The records come next. Copy all of them exactly.

-- Materials provided --
■ ■ ■ ■
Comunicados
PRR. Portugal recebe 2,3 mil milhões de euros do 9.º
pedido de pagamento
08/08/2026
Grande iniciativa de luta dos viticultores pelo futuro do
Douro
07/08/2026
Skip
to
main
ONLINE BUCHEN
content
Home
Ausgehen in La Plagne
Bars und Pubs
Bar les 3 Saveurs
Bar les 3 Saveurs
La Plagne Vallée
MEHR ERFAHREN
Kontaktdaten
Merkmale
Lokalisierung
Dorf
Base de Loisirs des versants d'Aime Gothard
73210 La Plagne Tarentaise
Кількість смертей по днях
■ ■ ■ ■
-- Exercise result --
Comunicados
PRR. Portugal recebe 2,3 mil milhões de euros do 9.º
pedido de pagamento
08/08/2026
Grande iniciativa de luta dos viticultores pelo futuro do
Douro
07/08/2026
Skip
to
main
ONLINE BUCHEN
content
Home
Ausgehen in La Plagne
Bars und Pubs
Bar les 3 Saveurs
Bar les 3 Saveurs
La Plagne Vallée
MEHR ERFAHREN
Kontaktdaten
Merkmale
Lokalisierung
Dorf
Base de Loisirs des versants d'Aime Gothard
73210 La Plagne Tarentaise
Кількість смертей по днях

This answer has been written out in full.